3 - Davacı, dava dilekçesinde 1993 yılı Ocak ayı için 5.000.000 TL, 1994 yılı Ocak ayı için 10.000.000 TL, 195 yılı Ocak ayı için 20.000.000 TL tazminat işlemiş. Bilirkişi raporunda ise bu taleplere ilişkin tespit edilen kira yoksunluğu tazminat bedellerinin 1993 yılı Ocak ayı için 2.800.000 TL, 1994 yılı Ocak ayı için 4.500.000 TL, 1995 yılı Ocak ayı için 10.000.000 TL, olmak üzere toplam 17.300.000 TL olduğu halde, davacının sanki 1993, 1994, 1995 yıllarına ilişkin tüm ayların kira yoksunluğunu istemiş gibi yorumlayarak talepten fazlasını kapsayacak şekilde hüküm kurulması da usul ve yasaya aykırıdır. Kabul biçimi bakımından bozma nedenidir.
4 - Davalılardan Emlak Konut A.Ş. tacirdir. Türk Ticaret Kanunu'nun 21/s5n maddesi uyarınca taraflardan yalnız birisi için ticari iş mahiyetinde olan sözleşmeleri diğeri için de ticari iş sayılır. Davalı Emlak Konut A.Ş. tacir sıfatıyla ticari işletmesiyle doğrudan ilgili olarak satış sözleşmelerini düzenlediğine göre 3095 sayılı Yasa gereğince T.C. Merkez Bankası'nın kısa vadeli krediler için dava tarihi itibariyle öngördüğü ve tahsil tarihine kadar değişecek oranlarda davacı alacağına reeskont faizi yürütülmesi gerekirken, % 30 yasal faiz yürütülmesi yasaya aykırıdır. Bozma nedenidir.

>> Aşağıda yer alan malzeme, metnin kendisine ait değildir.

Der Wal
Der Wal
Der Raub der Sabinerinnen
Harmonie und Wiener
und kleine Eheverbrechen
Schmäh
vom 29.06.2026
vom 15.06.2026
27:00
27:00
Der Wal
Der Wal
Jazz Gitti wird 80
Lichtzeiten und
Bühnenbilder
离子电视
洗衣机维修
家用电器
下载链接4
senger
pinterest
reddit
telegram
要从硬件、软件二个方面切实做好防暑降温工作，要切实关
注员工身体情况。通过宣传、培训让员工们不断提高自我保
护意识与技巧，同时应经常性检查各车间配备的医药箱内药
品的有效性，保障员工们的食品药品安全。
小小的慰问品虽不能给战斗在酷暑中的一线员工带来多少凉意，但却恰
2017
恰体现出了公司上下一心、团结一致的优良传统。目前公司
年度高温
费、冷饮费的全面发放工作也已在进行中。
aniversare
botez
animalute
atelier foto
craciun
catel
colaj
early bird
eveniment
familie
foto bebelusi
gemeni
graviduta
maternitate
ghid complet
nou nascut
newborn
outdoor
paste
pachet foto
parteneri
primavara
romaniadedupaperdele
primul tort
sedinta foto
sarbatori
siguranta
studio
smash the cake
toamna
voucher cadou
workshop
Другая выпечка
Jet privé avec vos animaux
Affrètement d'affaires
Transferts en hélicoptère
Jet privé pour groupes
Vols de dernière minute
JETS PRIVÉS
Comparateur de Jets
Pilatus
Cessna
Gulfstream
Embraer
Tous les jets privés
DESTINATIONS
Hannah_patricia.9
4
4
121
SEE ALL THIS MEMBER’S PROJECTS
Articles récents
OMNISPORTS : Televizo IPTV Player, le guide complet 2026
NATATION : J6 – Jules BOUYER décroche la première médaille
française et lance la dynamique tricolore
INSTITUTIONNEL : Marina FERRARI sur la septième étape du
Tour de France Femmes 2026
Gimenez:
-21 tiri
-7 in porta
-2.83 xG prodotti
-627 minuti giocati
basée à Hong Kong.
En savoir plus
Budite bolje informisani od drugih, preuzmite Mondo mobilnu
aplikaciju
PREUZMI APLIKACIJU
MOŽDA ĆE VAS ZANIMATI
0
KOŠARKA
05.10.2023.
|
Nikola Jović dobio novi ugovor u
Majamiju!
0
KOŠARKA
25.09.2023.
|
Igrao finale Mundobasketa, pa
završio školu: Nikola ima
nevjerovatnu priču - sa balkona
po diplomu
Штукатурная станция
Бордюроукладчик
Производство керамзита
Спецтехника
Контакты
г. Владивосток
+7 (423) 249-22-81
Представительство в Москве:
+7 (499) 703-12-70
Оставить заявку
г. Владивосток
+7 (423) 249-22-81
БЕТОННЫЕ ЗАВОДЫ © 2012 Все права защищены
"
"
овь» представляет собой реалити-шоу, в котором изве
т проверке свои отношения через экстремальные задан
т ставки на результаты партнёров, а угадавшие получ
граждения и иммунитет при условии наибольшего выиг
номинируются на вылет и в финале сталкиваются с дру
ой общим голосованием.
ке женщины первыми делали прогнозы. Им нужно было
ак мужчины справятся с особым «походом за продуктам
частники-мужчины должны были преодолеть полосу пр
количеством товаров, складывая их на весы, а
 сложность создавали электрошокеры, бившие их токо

SONUÇ : 1. bentte açıklanan nedenlerle davacı ve davalı Emlak Konut A.Ş.'nin diğer temyiz itirazlarının reddine, temyiz edilen kararın 2 ve 3. bentlerde açıklanan nedenlerle davalı Emlak Konut A.Ş. yararına, 4. bentte açıklanan nedenle davacı yararına BOZULMASINA, 6.000.000 lira duruşma avukatlık parasının karşılıklı alınarak birbirlerine ödenmesine, istek halinde peşin harcın iadesine, 27.3.1997 tarihinde oybirliğiyle karar verildi.